In [1]:
from IPython.core.display import Image
Image(filename='images/Xela-PazAmor.jpg')  # Xela

In [2]:
Image(filename='images/StickerLady-TimeTravel.jpg')  # Singapore (Secret!)

In [3]:
Image(filename='images/NeckFace-CreepingSleeping.jpg')  # Los Angeles

In [4]:
Image(filename='images/NewYork-OldTimers.jpg')  # New York

Rebecca is an anthropologist who wants to understand New York through its graffiti.  Help her find the subway entrances with the most number of graffiti within a hundred foot radius.

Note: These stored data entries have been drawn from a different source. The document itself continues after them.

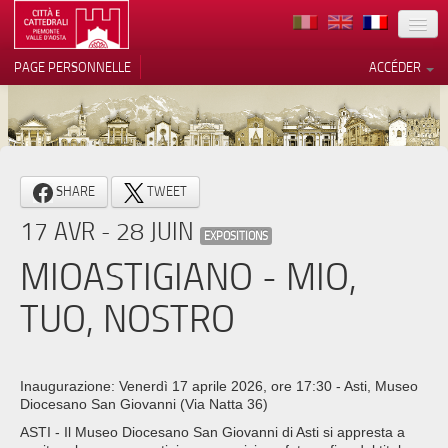
TERRITOIRE
PAGE PERSONNELLE
ACCÉDER
ART
ARCHITECTURE
MUSÉES
Vos choix en matière de
SHARE
TWEET
confidentialité
ITINÉRAIRES
17 AVR - 28 JUIN
Notification lors de la collecte
EXPOSITIONS
EVÉNEMENTS
MIOASTIGIANO - MIO,
ACCUEIL
TUO, NOSTRO
BÉNÉVOLES
CONTACTS
Inaugurazione: Venerdì 17 aprile 2026, ore 17:30 - Asti, Museo
Diocesano San Giovanni (Via Natta 36)
PRESS
ASTI - Il Museo Diocesano San Giovanni di Asti si appresta a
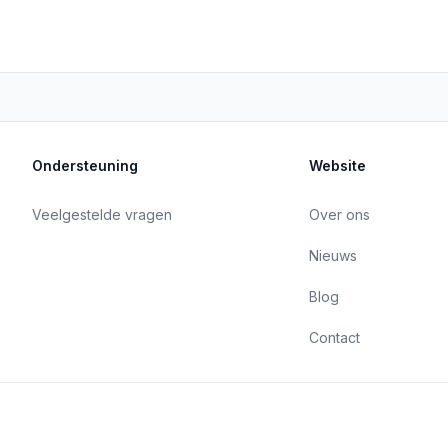
Ondersteuning
Website
Veelgestelde vragen
Over ons
Nieuws
Blog
Contact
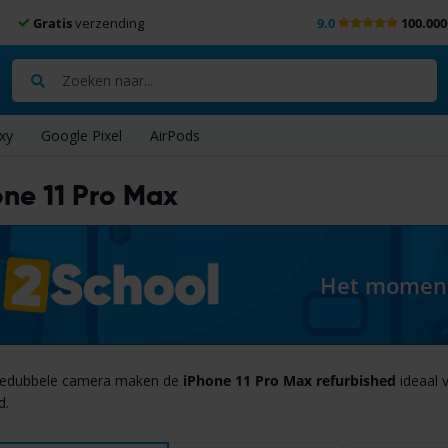
Gratis
verzending
9.0
100.000
Zoeken
xy
Google Pixel
AirPods
one 11 Pro Max
Het moment 
riedubbele camera maken de
iPhone 11 Pro Max refurbished
ideaal v
d.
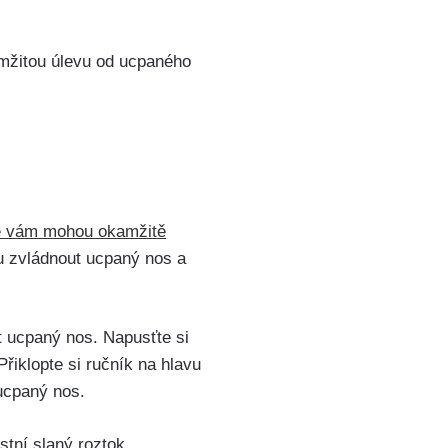
amžitou úlevu ⁢od ucpaného
é⁣ vám mohou okamžitě
​ zvládnout⁤ ucpaný ⁢nos a
 ucpaný nos. ‌Napusťte‍ si
řiklopte si ručník na ⁣hlavu
 ucpaný nos.
tní ​slaný ⁣roztok,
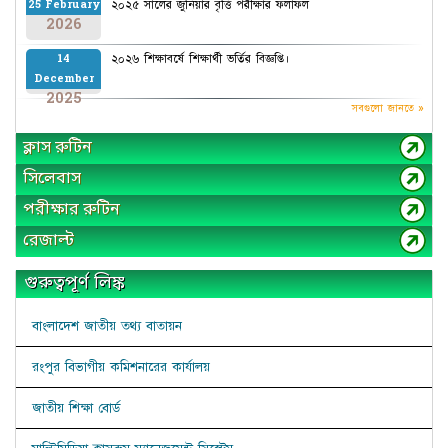
২০২৫ সালের জুনিয়ার বৃত্তি পরীক্ষার ফলাফল
25 February
2026
২০২৬ শিক্ষাবর্ষে শিক্ষার্থী ভর্তির বিজ্ঞপ্তি।
14
December
2025
সবগুলো জানতে »
ক্লাস রুটিন
সিলেবাস
পরীক্ষার রুটিন
রেজাল্ট
গুরুত্বপূর্ণ লিঙ্ক
বাংলাদেশ জাতীয় তথ্য বাতায়ন
রংপুর বিভাগীয় কমিশনারের কার্যালয়
জাতীয় শিক্ষা বোর্ড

- [NYC Graffiti Locations](https://nycopendata.socrata.com/Other/Graffiti-Locations/2j99-6h29)
- [NYC Subway Entrances](https://nycopendata.socrata.com/Transportation/Subway-Entrances/drex-xx56)

In [5]:
from pandas import read_csv
graffiti = read_csv('datasets/NYC-GraffitiSightings.csv')
subway = read_csv('datasets/NYC-SubwayEntrances.csv')

In [6]:
graffiti.ix[0]

In [7]:
graffiti = graffiti[graffiti.Status == 'Open']

In [8]:
graffitiXY = graffiti[['X Coordinate', 'Y Coordinate']]

In [9]:
graffitiXY = graffitiXY.rename(columns={'X Coordinate': 'X', 'Y Coordinate': 'Y'})

In [10]:
graffitiXY = graffitiXY.dropna()

In [11]:
subway.ix[0]

In [12]:
from pandas import Series
from geometryIO import get_transformPoint, proj4LL

proj4NY = '+proj=lcc +lat_1=41.03333333333333 +lat_2=40.66666666666666 +lat_0=40.16666666666666 +lon_0=-74 +x_0=300000.0000000001 +y_0=0 +ellps=GRS80 +datum=NAD83 +to_meter=0.3048006096012192 +no_defs'
transformPoint = get_transformPoint(proj4LL, proj4NY)

def parse_point(row):
    string = row['Shape']
    latitude, longitude = string.replace('(', '').replace(')', '').split(',')
    x, y = transformPoint(float(longitude), float(latitude))
    return Series(dict(ID=row['OBJECTID'], X=x, Y=y))
subwayIDXY = subway.apply(parse_point, axis=1)
subwayXY = subwayIDXY[['X', 'Y']]

# Count graffiti sightings within 100 feet of a subway entrance

In [13]:
from scipy.spatial import KDTree
subwayXYValues = subwayXY.values
subwayTree = KDTree(subwayXYValues)
graffitiXYValues = graffitiXY.values
graffitiTree = KDTree(graffitiXYValues)

In [14]:
from itertools import izip
from pandas import DataFrame

graffitiXYIndexPacks = subwayTree.query_ball_tree(graffitiTree, r=100)
results = []
for subwayID, graffitiXYIndices in izip(subwayIDXY['ID'], graffitiXYIndexPacks):
    results.append([subwayID, len(graffitiXYIndices)])
subwayGraffiti = DataFrame(results, columns=['OBJECTID', 'COUNT'])

In [15]:
subwayGraffiti = subwayGraffiti.merge(subway)
subwayGraffiti.sort('COUNT', ascending=False)[['LINE', 'NAME', 'COUNT']].head()